By 1970, 10,000 Japanese citizens, and hundreds of others worldwide, were afflicted with a little-known but devastating disease called subacute-myelo-optico- neuropathy (SMON). SMON victims suffered a tingling in the feet that eventually turned into total loss of sensation and then paralysis of the feet and legs. Others suffered from blindness and serious optic disorders. Almost 90 percent experienced sensory disturbances in the lower back and limbs.
In September 1970, just one month after receiving the report of a researcher attributing SMON to clioquinol, the Japanese Ministry of Health banned the drug from the Japanese market. Ciba Geigy (now merged) released statements defending the drug, stating that clioquinol could not be the cause of SMON because it was essentially insoluble and could not be absorbed into the body. However, in preparing a lawsuit against the company, attorneys found disturbing evidence that the drug could indeed be absorbed into the body and that it was hardly as safe as Ciba had been claiming – evidence that had been available to the company for many years.
As far back as in 1944, clioquinol’s inventors advised, in light of animal studies, that the administration of the drug be strictly controlled and that treatment not exceed 10 to 14 days. In 1965, a Swiss veterinarian published findings that dogs treated with clioquinol developed acute epileptic convulsions and died. Ciba simply inserted a warning in the drug’s packaging in England that it should not be used for animals. In 1966, Swedish pediatricians Olle Hannson and Lenart Berggen studied a three-year-old boy who had been treated with clioquinol and suffered severely impaired vision. Hannson and Berggen reported in medical literature and directly to Ciba that clioquinol was absorbed into the intestines of the boy and that the drug capable of causing cancer, but it was not until 1988 that Ciba Geigy agreed to pull it off the market. In 1975 the company’s Indian affiliate Hindustan Ciba Geigy sprayed the pesticide monocrotophos on more than 40 Indian children and adult volunteers over the course of four days. The World Health Organization classifies monocrotophos as highly hazardous, and considers it a highly toxic organophosphate that is neurotoxic to insects and animals.
Ciba Geigy’s vices are not restricted to its Third World marketing practices. The company has come under fire around the world for its environmental practices. In 1985, for example, the state of New Jersey fined the company’s U.S. subsidiary $1.4 million for illegally dumping hazardous wastes at three landfills near its Toms River dyeworks. A year later, an accident at a company facility in Basel, Switzerland led to the release of a large amount of the herbicide atrazine into the Rhine River. The
accident occurred only a few days after a fire at a facility of competitor company Sandoz led to the dumping of toxic mercury compounds into the same river.
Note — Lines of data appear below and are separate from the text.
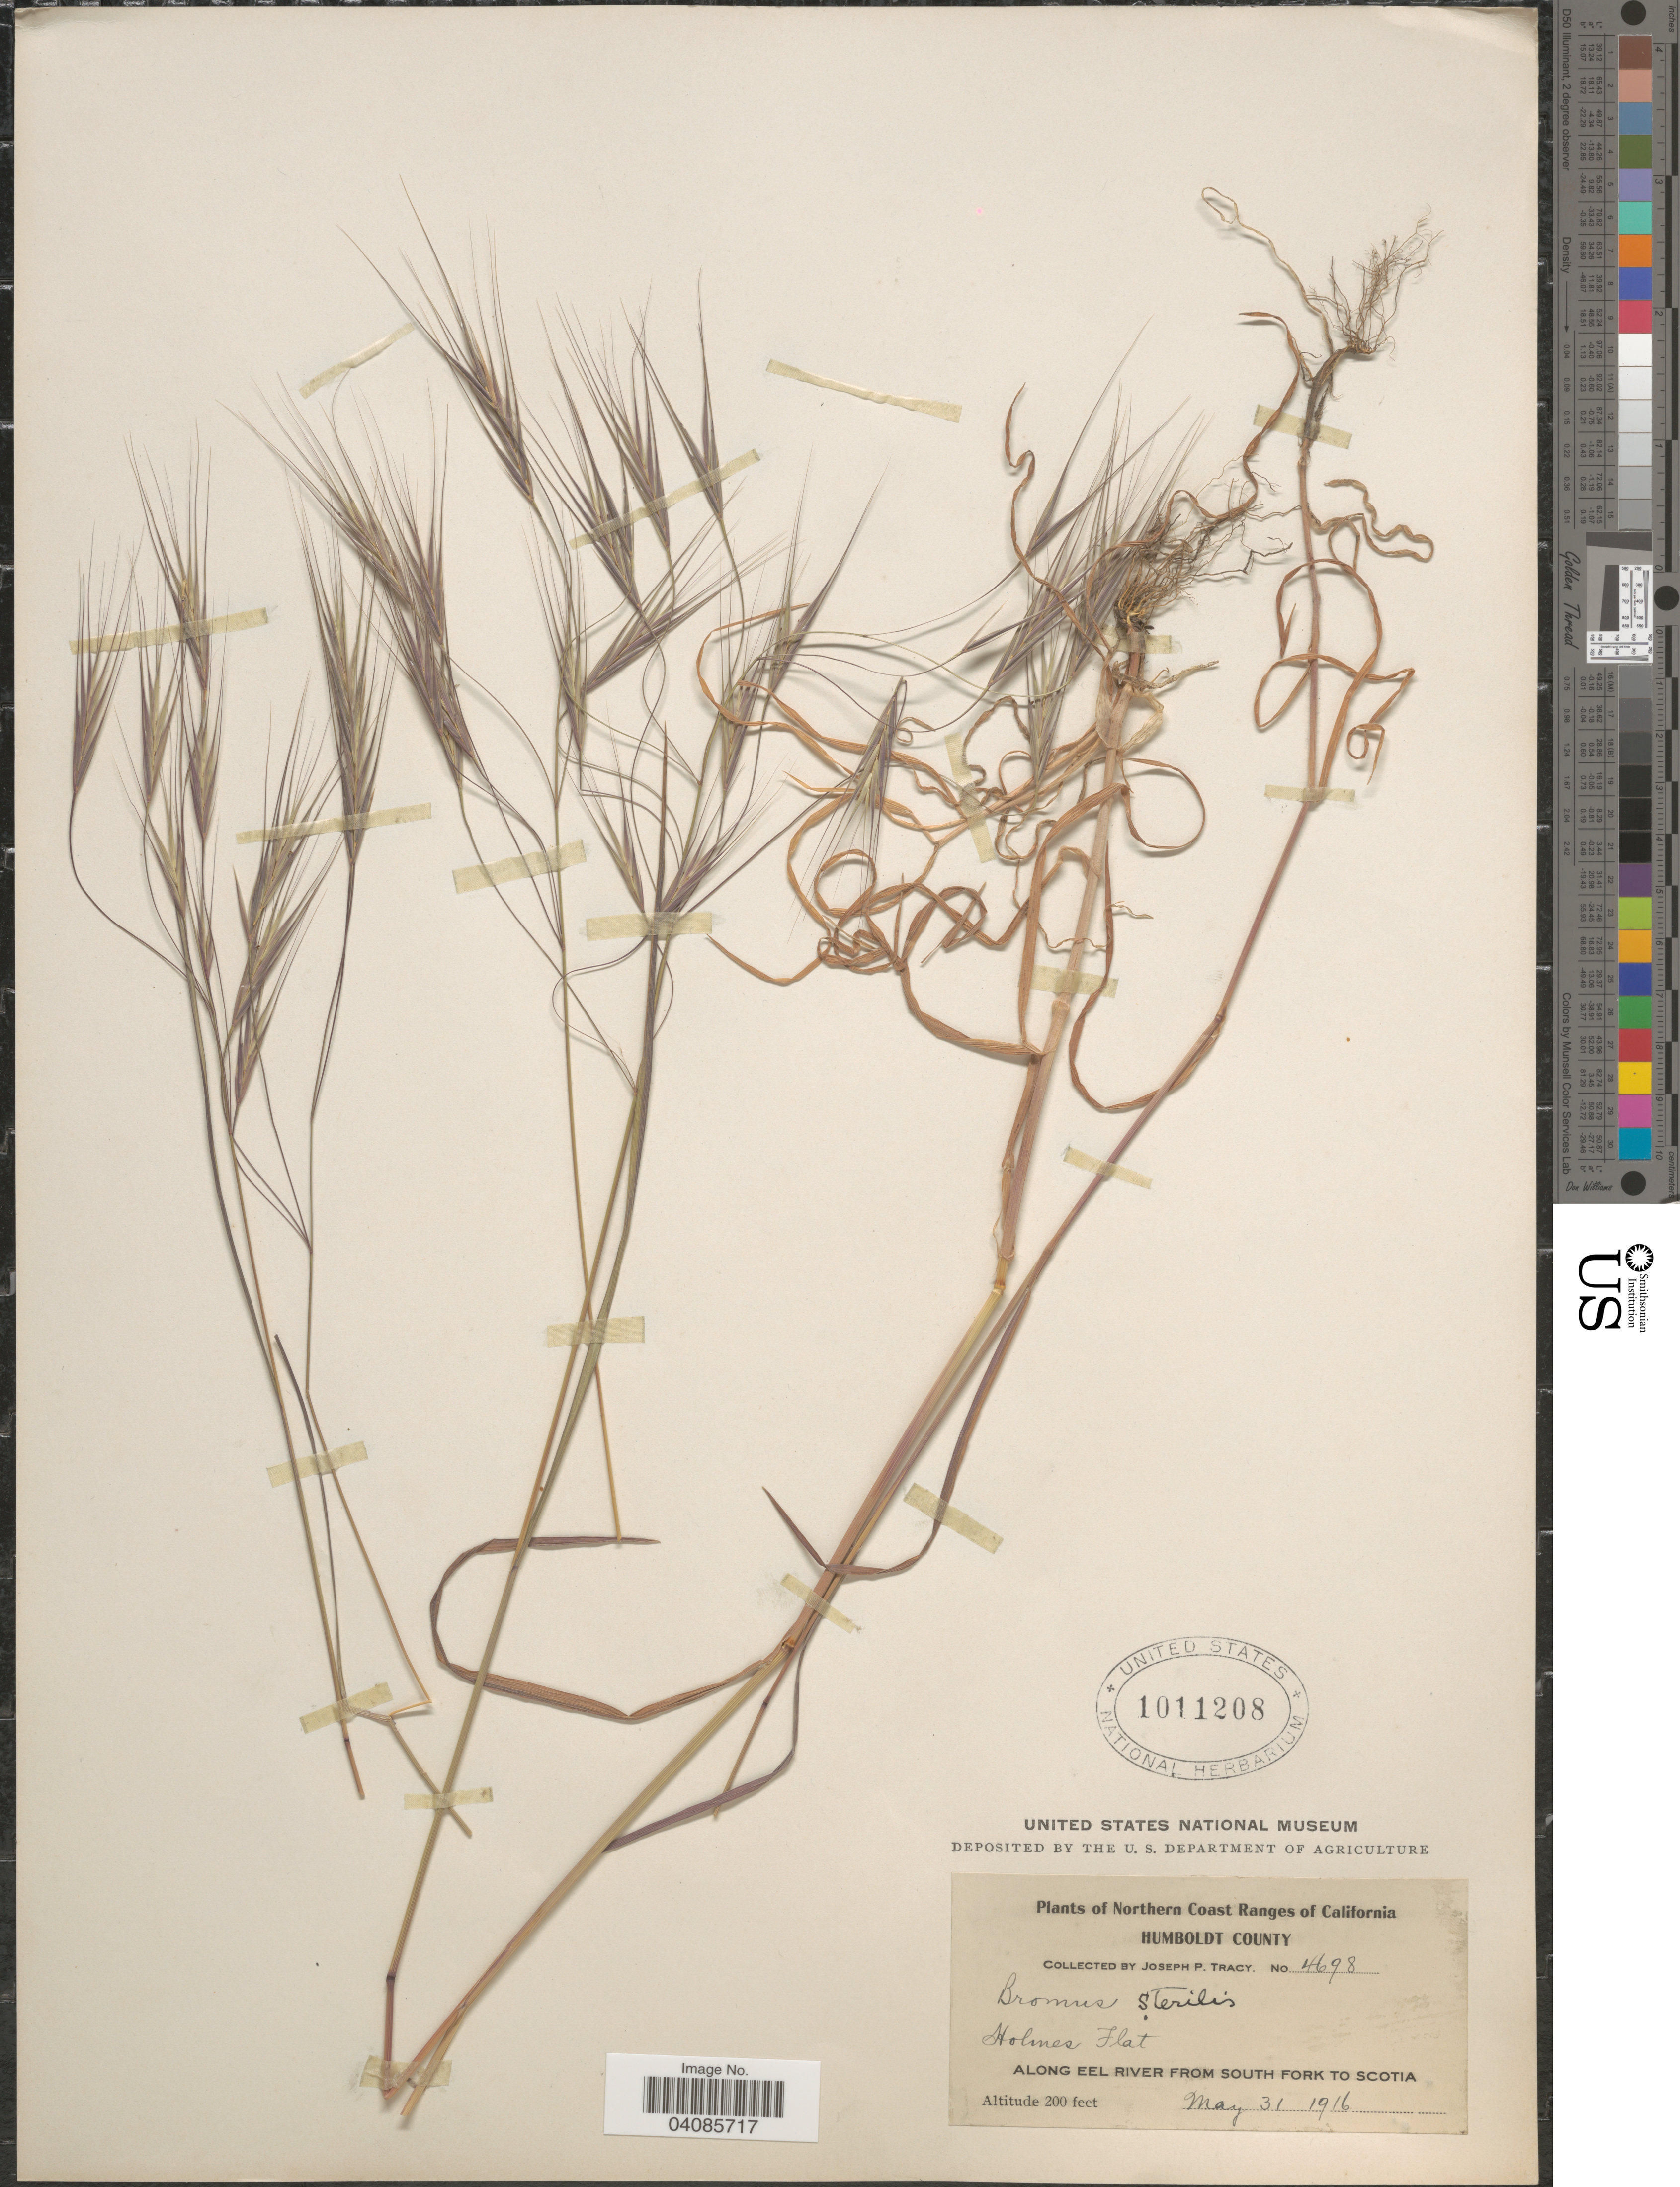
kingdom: Plantae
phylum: Tracheophyta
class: Liliopsida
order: Poales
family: Poaceae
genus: Bromus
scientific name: Bromus sterilis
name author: L.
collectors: J. Tracy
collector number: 4698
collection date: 1916-05-31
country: United States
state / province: California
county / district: Humboldt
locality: Northern Coast Ranges of California. Humboldt County. Holmes Flat. Along Eel River from South Fork to Scotia.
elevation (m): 61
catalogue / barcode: US 1011208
Rolling out the Red Carpet
The likes of Hoechst and Ciba Geigy are today poised to extend their suzeranity over the Indian market. In the pharmaceuticals sector for example, the 1994 Drug Policy has attempted to roll out the red carpet to these and other MNCs. India’s signing of the WTO agreement has further aided the entry of these “respectable” corporate citizens. Something might still be salvaged if the present Government does not change the Indian Patents Act of 1970 to suit the spirit of the unequal WTO agreement. The debate in India’s Parliament on this issue will be a more informed one, if the “Corporate dossiers” of those we seek to invite are studied carefully.